Via The Lancet: Ebola in west Africa. Excerpt:
Until recently, the task of managing the outbreak has been left largely to national governments and non-governmental organisations such as Médecins Sans Frontières. A surge in cases since June, the first case in Nigeria in July, and the illness of the two Americans have now triggered a more proactive response from the international community.
WHO sent a team of experts at the end of June and has issued a call for infection-control professionals to work in affected countries. The US Centers for Disease Control and Prevention has disease control experts in all four countries and intends to deploy an additional 50 staff within the next month. The World Bank has pledged up to US$200 million in emergency funding to affected countries.
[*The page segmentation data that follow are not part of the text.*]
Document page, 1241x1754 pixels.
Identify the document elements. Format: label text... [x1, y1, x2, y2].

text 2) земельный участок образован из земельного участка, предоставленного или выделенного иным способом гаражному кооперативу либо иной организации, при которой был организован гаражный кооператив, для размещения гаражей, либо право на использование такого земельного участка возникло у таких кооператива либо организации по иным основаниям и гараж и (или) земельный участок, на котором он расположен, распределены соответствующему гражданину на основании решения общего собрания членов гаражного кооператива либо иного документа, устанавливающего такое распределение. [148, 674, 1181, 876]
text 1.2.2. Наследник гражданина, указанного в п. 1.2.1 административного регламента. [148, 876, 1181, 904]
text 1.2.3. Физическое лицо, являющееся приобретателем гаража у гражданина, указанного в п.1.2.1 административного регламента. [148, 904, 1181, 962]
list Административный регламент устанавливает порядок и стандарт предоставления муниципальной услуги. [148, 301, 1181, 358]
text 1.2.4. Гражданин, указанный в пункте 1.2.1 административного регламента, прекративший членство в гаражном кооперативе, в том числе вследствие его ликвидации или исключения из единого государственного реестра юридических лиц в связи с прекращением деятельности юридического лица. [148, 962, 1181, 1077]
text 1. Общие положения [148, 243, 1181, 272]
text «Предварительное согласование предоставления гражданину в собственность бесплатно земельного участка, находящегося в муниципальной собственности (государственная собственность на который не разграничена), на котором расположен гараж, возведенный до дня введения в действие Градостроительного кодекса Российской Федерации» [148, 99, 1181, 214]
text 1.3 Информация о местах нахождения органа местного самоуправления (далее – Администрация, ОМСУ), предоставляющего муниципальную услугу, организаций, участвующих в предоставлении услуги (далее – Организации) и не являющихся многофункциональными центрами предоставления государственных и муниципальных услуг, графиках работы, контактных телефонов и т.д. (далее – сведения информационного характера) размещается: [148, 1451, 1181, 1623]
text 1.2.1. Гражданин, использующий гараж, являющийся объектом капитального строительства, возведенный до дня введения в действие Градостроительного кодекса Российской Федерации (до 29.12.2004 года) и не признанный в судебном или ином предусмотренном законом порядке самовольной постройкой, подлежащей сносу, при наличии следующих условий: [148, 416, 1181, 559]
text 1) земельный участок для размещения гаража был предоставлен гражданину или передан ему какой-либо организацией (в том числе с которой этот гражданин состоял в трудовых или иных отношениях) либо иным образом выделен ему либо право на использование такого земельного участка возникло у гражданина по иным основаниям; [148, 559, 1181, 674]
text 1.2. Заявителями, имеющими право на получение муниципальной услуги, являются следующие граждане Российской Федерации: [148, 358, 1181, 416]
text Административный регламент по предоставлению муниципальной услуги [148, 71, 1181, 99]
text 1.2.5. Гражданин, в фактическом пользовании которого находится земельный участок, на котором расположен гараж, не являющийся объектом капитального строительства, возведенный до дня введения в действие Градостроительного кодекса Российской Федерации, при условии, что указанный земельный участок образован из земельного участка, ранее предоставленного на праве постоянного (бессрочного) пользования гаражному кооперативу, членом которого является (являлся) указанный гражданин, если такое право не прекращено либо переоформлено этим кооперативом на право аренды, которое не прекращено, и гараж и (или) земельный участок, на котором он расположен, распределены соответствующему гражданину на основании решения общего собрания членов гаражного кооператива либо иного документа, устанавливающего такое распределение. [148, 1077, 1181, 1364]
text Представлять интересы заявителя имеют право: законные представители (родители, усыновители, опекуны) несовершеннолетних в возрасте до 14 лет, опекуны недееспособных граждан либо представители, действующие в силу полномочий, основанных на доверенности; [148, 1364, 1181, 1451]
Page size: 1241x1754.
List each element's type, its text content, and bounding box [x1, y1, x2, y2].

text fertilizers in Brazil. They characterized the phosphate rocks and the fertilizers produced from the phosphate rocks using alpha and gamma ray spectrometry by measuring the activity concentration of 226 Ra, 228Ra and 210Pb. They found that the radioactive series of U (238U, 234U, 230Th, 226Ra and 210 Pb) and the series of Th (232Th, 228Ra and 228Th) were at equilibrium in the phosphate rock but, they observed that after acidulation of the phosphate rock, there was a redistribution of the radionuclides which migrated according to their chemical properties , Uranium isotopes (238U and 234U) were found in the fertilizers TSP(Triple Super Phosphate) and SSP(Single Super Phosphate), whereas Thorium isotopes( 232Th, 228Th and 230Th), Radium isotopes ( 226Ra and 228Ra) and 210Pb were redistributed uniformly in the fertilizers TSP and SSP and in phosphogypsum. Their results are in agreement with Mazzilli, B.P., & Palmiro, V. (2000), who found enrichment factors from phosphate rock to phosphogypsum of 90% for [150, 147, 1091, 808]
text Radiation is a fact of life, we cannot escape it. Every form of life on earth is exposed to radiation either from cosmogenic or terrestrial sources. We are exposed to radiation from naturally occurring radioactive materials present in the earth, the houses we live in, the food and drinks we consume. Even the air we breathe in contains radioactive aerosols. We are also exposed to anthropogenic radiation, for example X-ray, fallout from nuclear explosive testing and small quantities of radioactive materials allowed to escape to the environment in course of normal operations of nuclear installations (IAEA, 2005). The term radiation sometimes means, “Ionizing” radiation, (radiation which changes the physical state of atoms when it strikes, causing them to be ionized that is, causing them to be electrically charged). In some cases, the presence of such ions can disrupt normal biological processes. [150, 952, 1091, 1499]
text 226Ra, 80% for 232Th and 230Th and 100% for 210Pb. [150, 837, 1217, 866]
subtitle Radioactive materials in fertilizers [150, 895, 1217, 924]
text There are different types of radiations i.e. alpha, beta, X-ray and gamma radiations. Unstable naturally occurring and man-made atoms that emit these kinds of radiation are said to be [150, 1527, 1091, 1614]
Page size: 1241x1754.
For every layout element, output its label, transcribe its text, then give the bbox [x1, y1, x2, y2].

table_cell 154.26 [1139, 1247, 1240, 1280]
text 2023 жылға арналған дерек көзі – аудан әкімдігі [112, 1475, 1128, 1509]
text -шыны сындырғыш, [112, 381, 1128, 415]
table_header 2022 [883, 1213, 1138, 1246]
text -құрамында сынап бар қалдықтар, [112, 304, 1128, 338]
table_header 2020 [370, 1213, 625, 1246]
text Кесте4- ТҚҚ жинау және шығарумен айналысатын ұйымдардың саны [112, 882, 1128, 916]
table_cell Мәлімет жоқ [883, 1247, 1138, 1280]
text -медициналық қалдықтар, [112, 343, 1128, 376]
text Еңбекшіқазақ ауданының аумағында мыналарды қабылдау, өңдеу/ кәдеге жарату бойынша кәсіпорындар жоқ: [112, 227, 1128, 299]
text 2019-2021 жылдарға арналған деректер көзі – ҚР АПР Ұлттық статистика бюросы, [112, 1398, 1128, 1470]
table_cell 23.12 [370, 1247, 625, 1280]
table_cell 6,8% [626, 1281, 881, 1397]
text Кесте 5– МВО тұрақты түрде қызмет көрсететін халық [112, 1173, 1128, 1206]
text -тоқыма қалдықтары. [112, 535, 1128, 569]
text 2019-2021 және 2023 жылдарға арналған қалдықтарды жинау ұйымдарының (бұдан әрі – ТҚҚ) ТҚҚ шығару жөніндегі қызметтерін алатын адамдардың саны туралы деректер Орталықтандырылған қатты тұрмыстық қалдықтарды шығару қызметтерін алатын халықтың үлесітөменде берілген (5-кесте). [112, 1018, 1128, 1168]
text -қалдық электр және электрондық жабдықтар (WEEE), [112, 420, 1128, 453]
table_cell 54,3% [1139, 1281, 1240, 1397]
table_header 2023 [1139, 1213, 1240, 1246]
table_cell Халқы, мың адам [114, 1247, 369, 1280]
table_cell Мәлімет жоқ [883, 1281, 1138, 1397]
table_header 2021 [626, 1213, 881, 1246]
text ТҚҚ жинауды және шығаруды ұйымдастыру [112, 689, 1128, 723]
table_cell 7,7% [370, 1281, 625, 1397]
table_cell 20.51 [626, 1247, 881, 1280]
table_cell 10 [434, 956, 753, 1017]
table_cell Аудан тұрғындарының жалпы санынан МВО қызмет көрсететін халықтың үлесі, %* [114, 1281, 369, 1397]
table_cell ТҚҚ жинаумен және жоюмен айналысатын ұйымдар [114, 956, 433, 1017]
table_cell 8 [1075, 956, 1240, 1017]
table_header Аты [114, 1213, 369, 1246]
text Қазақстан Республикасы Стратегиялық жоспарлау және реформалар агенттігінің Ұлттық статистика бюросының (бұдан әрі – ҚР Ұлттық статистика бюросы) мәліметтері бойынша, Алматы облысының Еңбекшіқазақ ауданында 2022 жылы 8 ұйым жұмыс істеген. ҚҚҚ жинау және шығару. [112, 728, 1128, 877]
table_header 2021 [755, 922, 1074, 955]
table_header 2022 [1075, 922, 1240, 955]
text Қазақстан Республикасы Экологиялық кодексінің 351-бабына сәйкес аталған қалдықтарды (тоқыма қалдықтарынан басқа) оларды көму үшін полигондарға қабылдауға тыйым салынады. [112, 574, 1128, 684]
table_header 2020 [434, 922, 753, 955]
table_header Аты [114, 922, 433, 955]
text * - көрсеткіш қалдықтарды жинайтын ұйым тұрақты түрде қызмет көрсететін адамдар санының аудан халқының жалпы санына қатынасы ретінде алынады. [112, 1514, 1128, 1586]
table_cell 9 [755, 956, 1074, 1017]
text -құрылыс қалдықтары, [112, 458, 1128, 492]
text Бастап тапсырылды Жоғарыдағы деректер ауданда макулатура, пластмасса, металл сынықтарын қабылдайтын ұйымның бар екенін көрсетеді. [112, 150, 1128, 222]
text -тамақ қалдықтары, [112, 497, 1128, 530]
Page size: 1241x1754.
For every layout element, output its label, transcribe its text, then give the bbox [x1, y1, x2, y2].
The two American health workers were given the experimental treatment ZMapp (dubbed “secret serum” in some reports, although it's neither secret nor a serum) before evacuation from Liberia. This development raises ethical issues around use of experimental drugs and equity of access to treatment.
Because Ebola is a potential agent of biological warfare, the US Government has funded development of ZMapp, which is a mixture of three humanised monoclonal antibodies against the Ebola virus produced in tobacco plants. The drug was effective in a monkey model of Ebola, but has not entered human trials. The US Food and Drug Administration has given approval for another government-funded drug, TKM-Ebola, which interferes with viral RNA, to be used in Ebola-infected patients.
On Aug 12, a panel convened by WHO concluded that, in the circumstances of the Ebola outbreak, use of unproven treatments is ethical. This seems a laudable conclusion when death is the most likely outcome of infection. In reality, current supplies of ZMapp are exhausted after the donation to Liberia of enough drug to treat just two patients.
The international community is only now catching up with the rapid spread and scale of the Ebola outbreak. The epidemic reinforces the need for nations to investment in health infrastructure and disease surveillance to keep pace with other developments in Africa. Efforts to contain Ebola should not divert resources from more mundane infections, such as malaria, which have a far higher long-term disease burden.